È una «discesa agli inferi» connaturata all’intero cammino di Gesù, da Betlemme al Golgota: già a cominciare perciò dal battesimo, atto al quale da un lato le tentazioni si legano perché sia lì che qui «Gesù si rende solidale con i peccatori» e dal quale da un altro lato ha inizio quella che Ratzinger chiama «teologia della croce». Il battesimo è inteso dunque come compendio della storia di Gesù e partecipa anch’esso - sebbene Ratzinger non lo specifichi - a stabilire la misura pneumatica, tutta interiore, perché «viene ripreso il passato e anticipato il futuro», involgendo perciò un movimento di memoria e predestinazione.
L’«agnello di Dio» è entro questa scala una ipostasi che al momento del battesimo annuncia già la croce e prepara il terreno a una ininterrotta e permanente discesa all’inferno come «ingresso nei peccati degli altri». Lungo questa disposizione della vicenda di Gesù la coesione dei fatti è ferma e il metodo storico-critico ha motivo di affermare le sue ragioni.
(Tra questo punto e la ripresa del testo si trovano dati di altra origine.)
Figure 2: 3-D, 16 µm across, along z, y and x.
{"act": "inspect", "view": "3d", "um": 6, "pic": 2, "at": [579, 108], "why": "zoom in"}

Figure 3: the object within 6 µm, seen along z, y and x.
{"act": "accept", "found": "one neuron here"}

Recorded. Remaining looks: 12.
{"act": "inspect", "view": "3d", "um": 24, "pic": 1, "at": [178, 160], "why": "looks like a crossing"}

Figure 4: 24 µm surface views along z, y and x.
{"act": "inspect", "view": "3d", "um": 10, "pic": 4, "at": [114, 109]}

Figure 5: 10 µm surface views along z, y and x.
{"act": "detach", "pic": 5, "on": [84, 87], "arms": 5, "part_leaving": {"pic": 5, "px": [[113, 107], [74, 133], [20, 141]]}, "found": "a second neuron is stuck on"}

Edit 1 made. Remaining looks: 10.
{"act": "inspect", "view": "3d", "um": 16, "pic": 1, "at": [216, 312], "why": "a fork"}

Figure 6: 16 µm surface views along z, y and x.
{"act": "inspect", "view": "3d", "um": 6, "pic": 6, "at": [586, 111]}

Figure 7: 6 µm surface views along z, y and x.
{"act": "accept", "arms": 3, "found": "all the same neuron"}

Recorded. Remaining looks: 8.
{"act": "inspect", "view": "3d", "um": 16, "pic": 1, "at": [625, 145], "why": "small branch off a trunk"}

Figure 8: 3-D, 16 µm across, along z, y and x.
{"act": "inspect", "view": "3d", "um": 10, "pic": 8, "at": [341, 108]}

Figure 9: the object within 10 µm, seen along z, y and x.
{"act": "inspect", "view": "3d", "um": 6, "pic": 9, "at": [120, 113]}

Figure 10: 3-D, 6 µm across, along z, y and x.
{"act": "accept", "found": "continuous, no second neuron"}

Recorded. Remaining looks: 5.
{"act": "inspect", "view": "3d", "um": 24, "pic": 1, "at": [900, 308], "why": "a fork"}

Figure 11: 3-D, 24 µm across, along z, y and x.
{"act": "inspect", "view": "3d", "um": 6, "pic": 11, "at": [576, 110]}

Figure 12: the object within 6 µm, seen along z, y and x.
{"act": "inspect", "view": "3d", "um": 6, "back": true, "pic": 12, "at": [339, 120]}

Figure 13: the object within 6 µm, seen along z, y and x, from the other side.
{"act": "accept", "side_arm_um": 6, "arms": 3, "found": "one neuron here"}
Di qui il passo a una panoptica di tipo dottrinario e confessionale è più facile. L’agnello di Dio chiamato a togliere i peccati del mondo interpreta infatti un carattere universalistico della redenzione, giacché Israele rappresenta l’umanità intera e «non esiste solo per se stesso».
C’è di più: il «discorso della montagna» è la nuova Torah perché Matteo che lo riferisce presenta Gesù come il nuovo Mosé mentre la Montagna non è che il nuovo e definitivo Sinai. Inoltre le «beatitudini» sono dei «paradossi», dimostrazioni fondate nel senso di «promesse escatologiche nelle quali risplende la nuova immagine del mondo e dell’uomo» dentro una logica di «rovesciamento dei valori». Che vuol dire? Che il vero profeta è Gesù, col quale si compie la promessa del messia, l’unico che possa guardare «faccia a faccia» il Padre perché ne è il Figlio. Che viene sulla terra per «ritrovare la pecorella smarrita, caricarla sulle spalle e riportarla a casa». Quindi il Deuteronomio non annuncia un nuovo David ma un nuovo Mosè. Che è Gesù, la cui dottrina deriva proprio dall’esperienza di Mosè e la cui parola va nel segno dell’adempimento della Torah.
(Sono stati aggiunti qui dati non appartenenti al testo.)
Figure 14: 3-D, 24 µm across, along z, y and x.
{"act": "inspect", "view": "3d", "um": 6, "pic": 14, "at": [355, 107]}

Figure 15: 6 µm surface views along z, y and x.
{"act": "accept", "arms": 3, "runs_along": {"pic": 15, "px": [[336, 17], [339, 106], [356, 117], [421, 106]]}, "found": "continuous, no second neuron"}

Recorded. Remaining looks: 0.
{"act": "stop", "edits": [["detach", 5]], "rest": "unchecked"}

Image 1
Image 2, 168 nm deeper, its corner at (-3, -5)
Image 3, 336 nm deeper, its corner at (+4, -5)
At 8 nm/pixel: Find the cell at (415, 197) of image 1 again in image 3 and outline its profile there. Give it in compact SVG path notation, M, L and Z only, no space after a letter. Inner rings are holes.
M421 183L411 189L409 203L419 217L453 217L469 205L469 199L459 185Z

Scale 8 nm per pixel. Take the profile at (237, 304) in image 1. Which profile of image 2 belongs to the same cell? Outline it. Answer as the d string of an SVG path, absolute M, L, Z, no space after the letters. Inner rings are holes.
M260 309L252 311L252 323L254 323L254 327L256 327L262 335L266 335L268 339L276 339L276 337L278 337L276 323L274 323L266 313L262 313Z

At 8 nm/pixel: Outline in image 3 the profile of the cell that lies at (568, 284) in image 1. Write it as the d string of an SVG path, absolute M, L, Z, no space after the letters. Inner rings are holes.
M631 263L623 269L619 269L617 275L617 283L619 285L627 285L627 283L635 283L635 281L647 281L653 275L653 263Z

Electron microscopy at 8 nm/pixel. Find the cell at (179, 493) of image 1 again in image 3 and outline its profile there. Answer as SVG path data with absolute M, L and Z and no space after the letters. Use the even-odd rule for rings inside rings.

Ratzinger è chiaro quando avvisa in partenza di avere fiducia nei vangeli e che nei soli vangeli intende impegnarsi per stabilire la natura storica di Gesù. Ma è anche al Vecchio Testamento che risale perseguendo l’obiettivo di dare un credo a tutti i discendenti di Abramo. Un progetto ambiziosissimo che risponde a un programma ecumenico e di riconciliazione a partire da Gesù di Nazaret. Il cui avvento viene annunciato proprio da Mosè, al quale è negato di vedere immediatamente il volto di Dio, dovendosi accontentare soltanto di vederne le spalle, mentre il privilegio spetterà, giusta l’enunciazione di Giovanni, al solo Figlio unigenito, nel cui nome si realizza quanto in Mosé, dice Ratzinger, «era solo imperfetto».